**Work instructions**
Tally the lines in the following entries that include the word "EASA"; state only the total.

(Page images and extracted text)
::::

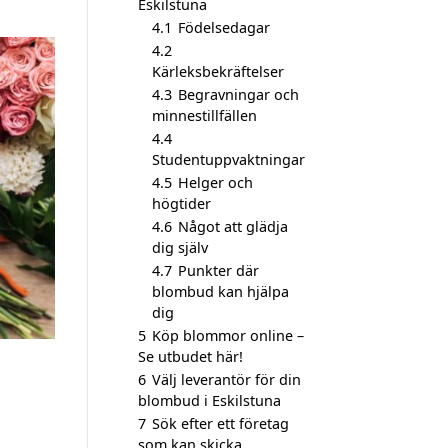
Eskilstuna
4.1
Födelsedagar
4.2
Kärleksbekräftelser
4.3
Begravningar och
minnestillfällen
4.4
Studentuppvaktningar
4.5
Helger och
högtider
4.6
Något att glädja
dig själv
4.7
Punkter där
blombud kan hjälpa
dig
5
Köp blommor online –
Se utbudet här!
6
Välj leverantör för din
blombud i Eskilstuna
7
Sök efter ett företag
som kan skicka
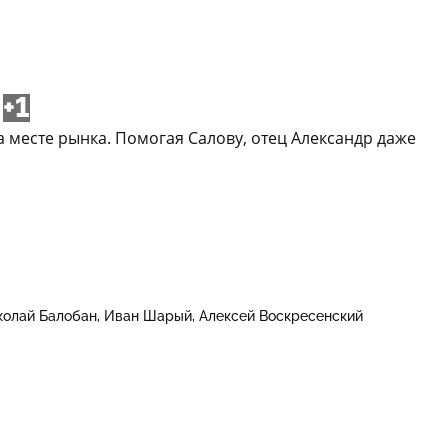
+1
 месте рынка. Помогая Салову, отец Александр даже
колай Балобан
Иван Шарый
Алексей Воскресенский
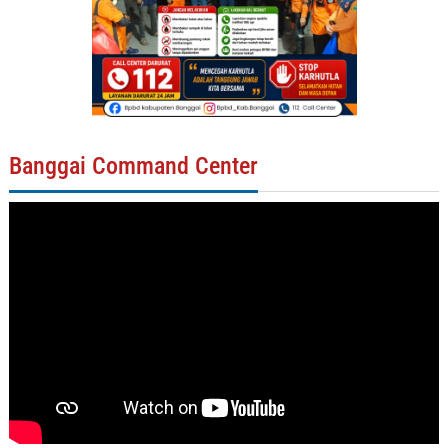
Banggai Command Center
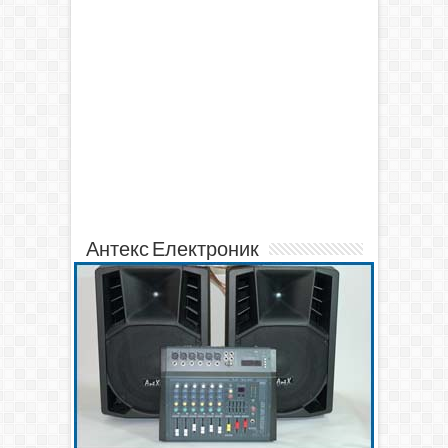
Антекс Електроник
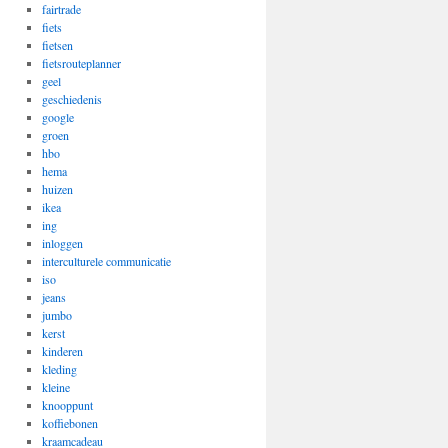
fairtrade
fiets
fietsen
fietsrouteplanner
geel
geschiedenis
google
groen
hbo
hema
huizen
ikea
ing
inloggen
interculturele communicatie
iso
jeans
jumbo
kerst
kinderen
kleding
kleine
knooppunt
koffiebonen
kraamcadeau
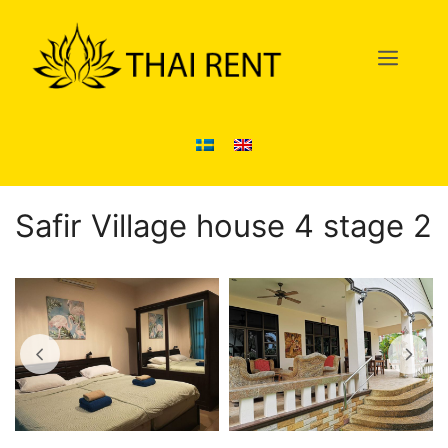
Hoppa
till
Men
innehåll
Safir Village house 4 stage 2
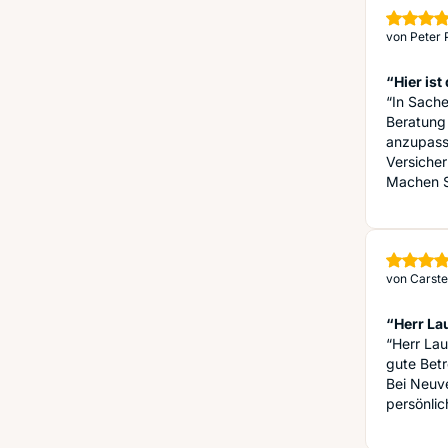
von
Peter 
“Hier is
“In Sache
Beratung
anzupasse
Versicher
Machen Si
von
Carste
“Herr Lau
“Herr Lau
gute Bet
Bei Neuve
persönli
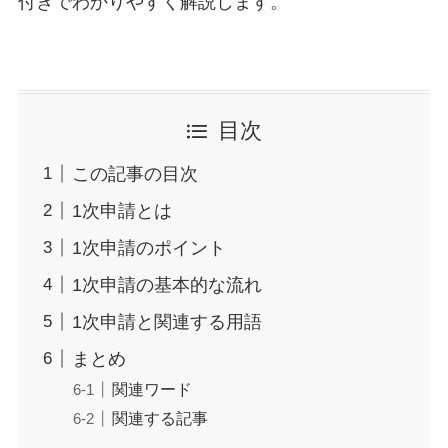
付きでわかりやすく解説します。
目次
この記事の目次
1次申請とは
1次申請のポイント
1次申請の基本的な流れ
1次申請と関連する用語
まとめ
関連ワード
関連する記事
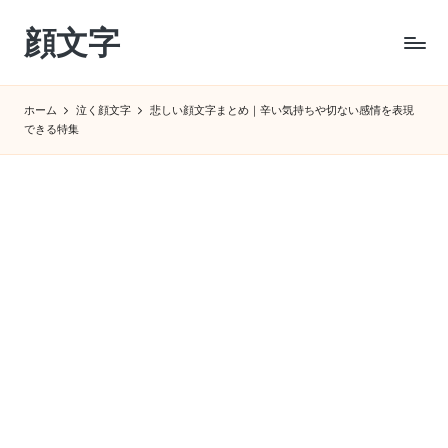
顔文字
Skip
to
コ
content
ピ
ホーム
泣く顔文字
悲しい顔文字まとめ｜辛い気持ちや切ない感情を表現
ペ
できる特集
で
す
ぐ
使
え
る
特
殊
顔
文
字
サ
イ
ト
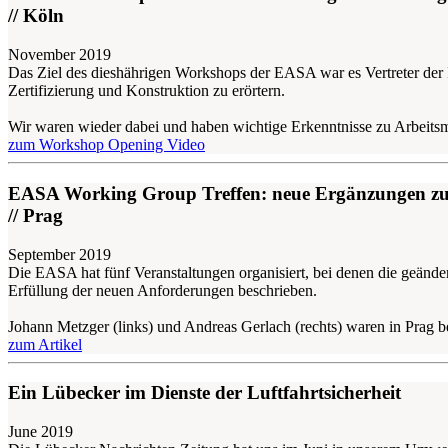
// Köln
November 2019
Das Ziel des dieshährigen Workshops der EASA war es Vertreter der
Zertifizierung und Konstruktion zu erörtern.
Wir waren wieder dabei und haben wichtige Erkenntnisse zu Arbeitsm
zum Workshop Opening Video
EASA Working Group Treffen: neue Ergänzungen zu
// Prag
September 2019
Die EASA hat fünf Veranstaltungen organisiert, bei denen die geänd
Erfüllung der neuen Anforderungen beschrieben.
Johann Metzger (links) und Andreas Gerlach (rechts) waren in Prag
zum Artikel
Ein Lübecker im Dienste der Luftfahrtsicherheit
June 2019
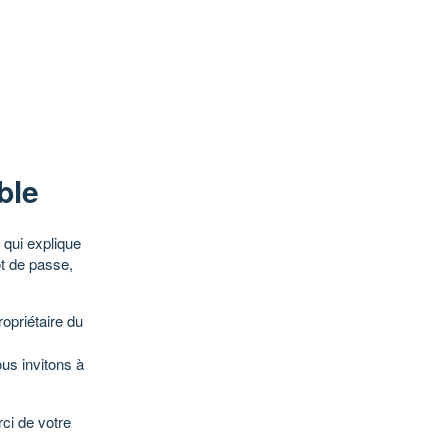
ble
qui explique
ot de passe,
opriétaire du
ous invitons à
ci de votre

::::

**Solution for this problem**
3